En virtud del aislamiento y la incultura, la práctica religiosa se había impregnado de vicios y hábitos propios de la superstición, muy alejados de las creencias y predicaciones del clero secular, de cuyo seno salieron las mejores voces del mundo ilustrado. Obispos y párrocos veían con desagrado la excesiva devoción del pueblo a vírgenes y santos, olvidándose del verdadero evangelio.

En este sentido, en el siglo XVIII, y como herencia del anterior siglo, proliferan los cultos a nuevas imágenes, las prácticas santiguadoras, las devociones a las ánimas benditas del purgatorio y otras devociones populares.

La causa de esta devoción popular, según los ilustrados, residía en la ignorancia del pueblo, en la amenaza del hambre y enfermedades epidémicas, y en el apoyo de las órdenes religiosas (frailes y monjas) a este tipo de hábitos y creencias populares.

La mayor parte de estos frailes procedían de familias campesinas y del artesanado, sin formación alguna, e influían bastante sobre la población de los pueblos y ciudades, porque convivían de cerca con el pueblo llano. Estas órdenes religiosas fomentaban y toleraban las supersticiones  locales, en parte porque vivían de las limosnas y donaciones de la gente. Pocos eran los pueblos en las islas que no contaban con conventos, llámense franciscanos, dominicos o agustinos, y esta presencia de religiosos pesaba poderosamente en la mentalidad y el sentimiento del pueblo.

A pesar del esfuerzo del otro clero, el formado por obispos y cura-párrocos, por evitar y corregir estas cosas, estas prácticas y creencias populares siguieron vivas.

▶ LO QUE SE PIDE
Prosigue el fragmento sobre las devociones populares del siglo XVIII en las islas a partir de su última oración.

▶ ENTRADAS DEL LISTADO
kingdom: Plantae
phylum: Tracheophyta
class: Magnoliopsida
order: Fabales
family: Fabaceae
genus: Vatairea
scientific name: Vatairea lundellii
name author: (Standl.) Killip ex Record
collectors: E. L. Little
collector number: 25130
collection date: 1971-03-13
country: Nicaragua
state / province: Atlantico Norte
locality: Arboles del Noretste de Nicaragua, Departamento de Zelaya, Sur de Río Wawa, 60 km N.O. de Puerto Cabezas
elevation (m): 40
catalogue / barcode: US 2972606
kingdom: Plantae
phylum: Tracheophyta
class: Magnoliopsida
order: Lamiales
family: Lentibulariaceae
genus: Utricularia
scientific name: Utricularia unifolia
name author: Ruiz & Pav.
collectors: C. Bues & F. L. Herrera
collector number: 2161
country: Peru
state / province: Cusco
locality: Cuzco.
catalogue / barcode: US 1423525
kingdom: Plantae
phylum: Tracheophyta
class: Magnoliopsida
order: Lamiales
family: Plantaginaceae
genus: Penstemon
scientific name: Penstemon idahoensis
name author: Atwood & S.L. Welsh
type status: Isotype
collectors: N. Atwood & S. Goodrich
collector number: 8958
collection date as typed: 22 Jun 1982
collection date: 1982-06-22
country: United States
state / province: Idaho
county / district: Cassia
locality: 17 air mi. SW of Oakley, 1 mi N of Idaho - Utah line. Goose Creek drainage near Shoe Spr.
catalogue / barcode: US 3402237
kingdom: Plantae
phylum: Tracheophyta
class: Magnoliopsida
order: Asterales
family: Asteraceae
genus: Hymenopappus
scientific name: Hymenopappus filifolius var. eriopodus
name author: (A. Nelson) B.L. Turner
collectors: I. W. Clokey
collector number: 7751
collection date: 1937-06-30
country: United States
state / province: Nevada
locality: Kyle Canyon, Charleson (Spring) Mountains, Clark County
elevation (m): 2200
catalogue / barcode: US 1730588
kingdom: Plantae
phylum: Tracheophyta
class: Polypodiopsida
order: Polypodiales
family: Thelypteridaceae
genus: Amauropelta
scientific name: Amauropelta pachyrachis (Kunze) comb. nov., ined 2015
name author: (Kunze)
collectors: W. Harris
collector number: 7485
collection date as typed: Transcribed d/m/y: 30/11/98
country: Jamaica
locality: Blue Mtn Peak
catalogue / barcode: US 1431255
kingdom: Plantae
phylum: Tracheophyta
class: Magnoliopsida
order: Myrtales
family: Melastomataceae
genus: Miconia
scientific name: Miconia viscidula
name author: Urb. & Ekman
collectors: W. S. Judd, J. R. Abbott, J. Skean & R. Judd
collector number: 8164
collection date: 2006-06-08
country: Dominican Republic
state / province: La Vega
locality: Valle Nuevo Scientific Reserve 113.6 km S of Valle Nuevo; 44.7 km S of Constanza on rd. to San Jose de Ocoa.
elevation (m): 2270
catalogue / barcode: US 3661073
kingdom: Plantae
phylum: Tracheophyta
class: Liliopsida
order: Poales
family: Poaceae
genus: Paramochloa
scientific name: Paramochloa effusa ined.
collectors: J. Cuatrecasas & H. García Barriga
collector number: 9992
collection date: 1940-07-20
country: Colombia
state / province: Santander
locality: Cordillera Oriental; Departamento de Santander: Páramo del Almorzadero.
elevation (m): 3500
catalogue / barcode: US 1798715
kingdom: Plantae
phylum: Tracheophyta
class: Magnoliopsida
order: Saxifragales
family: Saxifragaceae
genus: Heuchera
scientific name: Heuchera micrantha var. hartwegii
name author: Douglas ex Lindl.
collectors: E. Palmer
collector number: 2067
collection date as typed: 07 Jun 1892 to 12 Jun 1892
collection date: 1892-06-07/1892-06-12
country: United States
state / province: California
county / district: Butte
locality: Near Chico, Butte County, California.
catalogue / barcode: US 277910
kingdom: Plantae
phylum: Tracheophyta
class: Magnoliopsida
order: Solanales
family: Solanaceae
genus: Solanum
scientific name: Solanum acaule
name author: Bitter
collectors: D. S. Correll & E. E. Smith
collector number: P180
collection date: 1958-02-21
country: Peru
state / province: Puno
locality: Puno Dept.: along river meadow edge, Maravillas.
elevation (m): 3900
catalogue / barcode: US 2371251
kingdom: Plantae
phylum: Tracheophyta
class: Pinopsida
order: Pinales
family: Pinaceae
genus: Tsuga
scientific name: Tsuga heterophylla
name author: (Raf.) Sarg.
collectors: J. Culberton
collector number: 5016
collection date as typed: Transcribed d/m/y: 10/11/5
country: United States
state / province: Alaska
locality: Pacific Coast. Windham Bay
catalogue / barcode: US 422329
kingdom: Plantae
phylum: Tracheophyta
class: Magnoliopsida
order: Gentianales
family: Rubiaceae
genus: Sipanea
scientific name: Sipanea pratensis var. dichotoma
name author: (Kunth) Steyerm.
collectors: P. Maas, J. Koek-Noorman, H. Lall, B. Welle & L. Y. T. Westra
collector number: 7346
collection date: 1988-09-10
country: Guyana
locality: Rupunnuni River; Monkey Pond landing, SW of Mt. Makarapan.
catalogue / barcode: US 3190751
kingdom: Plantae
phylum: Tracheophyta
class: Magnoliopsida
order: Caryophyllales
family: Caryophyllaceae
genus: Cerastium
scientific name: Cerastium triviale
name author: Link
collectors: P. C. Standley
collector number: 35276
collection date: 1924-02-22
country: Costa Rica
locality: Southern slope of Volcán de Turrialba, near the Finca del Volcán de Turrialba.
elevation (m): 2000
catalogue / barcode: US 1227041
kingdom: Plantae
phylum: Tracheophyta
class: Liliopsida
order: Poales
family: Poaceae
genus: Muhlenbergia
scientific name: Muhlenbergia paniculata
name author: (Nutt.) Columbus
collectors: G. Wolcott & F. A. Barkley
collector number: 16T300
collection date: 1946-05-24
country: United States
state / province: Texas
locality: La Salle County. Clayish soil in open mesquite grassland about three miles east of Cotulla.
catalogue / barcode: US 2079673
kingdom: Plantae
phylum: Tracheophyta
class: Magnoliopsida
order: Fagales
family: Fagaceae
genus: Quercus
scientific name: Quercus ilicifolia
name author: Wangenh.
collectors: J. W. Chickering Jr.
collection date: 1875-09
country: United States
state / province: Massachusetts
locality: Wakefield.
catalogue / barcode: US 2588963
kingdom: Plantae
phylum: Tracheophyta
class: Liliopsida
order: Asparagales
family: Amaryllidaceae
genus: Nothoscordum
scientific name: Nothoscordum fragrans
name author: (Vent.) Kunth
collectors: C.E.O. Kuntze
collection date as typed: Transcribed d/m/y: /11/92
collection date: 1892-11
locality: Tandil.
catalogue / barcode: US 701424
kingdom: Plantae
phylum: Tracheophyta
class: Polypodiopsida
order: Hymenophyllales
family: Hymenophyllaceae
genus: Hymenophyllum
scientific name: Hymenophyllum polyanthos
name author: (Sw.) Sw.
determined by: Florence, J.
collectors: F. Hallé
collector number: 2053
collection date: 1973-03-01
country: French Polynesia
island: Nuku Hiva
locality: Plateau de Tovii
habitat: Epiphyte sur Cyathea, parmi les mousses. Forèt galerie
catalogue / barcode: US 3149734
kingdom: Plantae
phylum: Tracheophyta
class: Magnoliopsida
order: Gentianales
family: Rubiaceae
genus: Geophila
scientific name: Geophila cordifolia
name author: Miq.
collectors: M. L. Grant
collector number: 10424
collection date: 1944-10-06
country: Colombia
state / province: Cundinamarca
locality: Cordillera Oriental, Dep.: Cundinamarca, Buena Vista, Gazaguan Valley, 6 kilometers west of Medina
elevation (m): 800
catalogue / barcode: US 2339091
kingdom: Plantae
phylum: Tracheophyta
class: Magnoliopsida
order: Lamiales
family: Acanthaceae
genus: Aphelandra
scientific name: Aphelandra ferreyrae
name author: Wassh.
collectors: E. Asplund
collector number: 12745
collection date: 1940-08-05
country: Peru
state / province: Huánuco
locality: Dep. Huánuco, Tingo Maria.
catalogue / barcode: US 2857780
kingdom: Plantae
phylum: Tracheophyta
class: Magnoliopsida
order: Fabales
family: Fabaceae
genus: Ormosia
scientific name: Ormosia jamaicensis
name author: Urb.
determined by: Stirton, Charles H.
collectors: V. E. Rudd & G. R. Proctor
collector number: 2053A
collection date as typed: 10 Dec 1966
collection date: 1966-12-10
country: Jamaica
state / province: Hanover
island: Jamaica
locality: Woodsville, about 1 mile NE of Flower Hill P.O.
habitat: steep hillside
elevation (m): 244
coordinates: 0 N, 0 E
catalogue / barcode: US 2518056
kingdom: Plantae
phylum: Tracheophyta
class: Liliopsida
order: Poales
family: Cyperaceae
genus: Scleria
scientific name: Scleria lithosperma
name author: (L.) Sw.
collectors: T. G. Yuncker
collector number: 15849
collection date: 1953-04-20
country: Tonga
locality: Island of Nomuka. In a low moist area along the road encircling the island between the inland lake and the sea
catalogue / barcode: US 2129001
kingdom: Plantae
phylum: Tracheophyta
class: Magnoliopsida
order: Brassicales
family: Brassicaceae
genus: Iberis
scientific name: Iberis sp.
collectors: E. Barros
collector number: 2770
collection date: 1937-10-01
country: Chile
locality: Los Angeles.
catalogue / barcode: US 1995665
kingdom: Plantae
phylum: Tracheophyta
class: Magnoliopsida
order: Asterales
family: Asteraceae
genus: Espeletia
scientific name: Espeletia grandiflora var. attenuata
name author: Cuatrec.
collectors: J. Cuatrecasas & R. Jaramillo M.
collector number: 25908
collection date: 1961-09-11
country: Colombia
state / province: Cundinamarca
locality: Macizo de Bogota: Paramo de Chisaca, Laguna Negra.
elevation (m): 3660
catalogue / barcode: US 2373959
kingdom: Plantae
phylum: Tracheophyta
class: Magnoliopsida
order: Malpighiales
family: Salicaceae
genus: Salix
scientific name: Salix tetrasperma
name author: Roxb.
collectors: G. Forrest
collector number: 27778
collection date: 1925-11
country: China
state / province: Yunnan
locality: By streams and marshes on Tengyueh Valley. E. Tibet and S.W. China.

▶ RESPUESTA DEL EJERCICIO
En el siglo XVIII vemos aparecer en las iglesias y conventos los llamados cuadros de ánimas, plasmación plástica de esa idea del Purgatorio, en que las almas (ánimas benditas) de los muertos permanecían  hasta que no hubiera una mediación de los vivos (encendido de velas, misas, rosarios, etc.). Si tal cosa no se producía, las ánimas del Purgatorio, en esa vida irredenta, mostraban signos o señales a sus familiares vivos para que hicieran algo por su estado. Los conventos masculinos fomentaban este tipo de creencias, no así los femeninos, que, aunque también numerosos, por su régimen de clausura y una mayor cultura (muchas monjas procedían de las clases aristocráticas) influían mucho menos en el sentimiento religioso popular.

Estas supersticiones marcaban todas las fechas importantes del individuo, desde el nacimiento hasta la muerte, pasando por el matrimonio. Además, todos los actos que se celebraban iban acompañados de fiestas, bailes (hasta la muerte), padrinos, etc., y con tal boato, que no pocos ilustrados dentro del mismo clero llegaban a rechazar.

A este respecto, es ilustrativa la petición testamentaria hecha por el Vizconde de Buen Paso, ilustrado de la época, que dice que en su entierro quiere “un ataúd de alquiler sin tumba, ni escudos de armas, ni salida a misa, ni ofrendas, que todas estas pompas funerales son vanidad e ignorancia de que no se sirve a dios y dan combustible al público para ociosas conversaciones”. Por supuesto, esta reforma por la sencillez evangélica no tuvo éxito.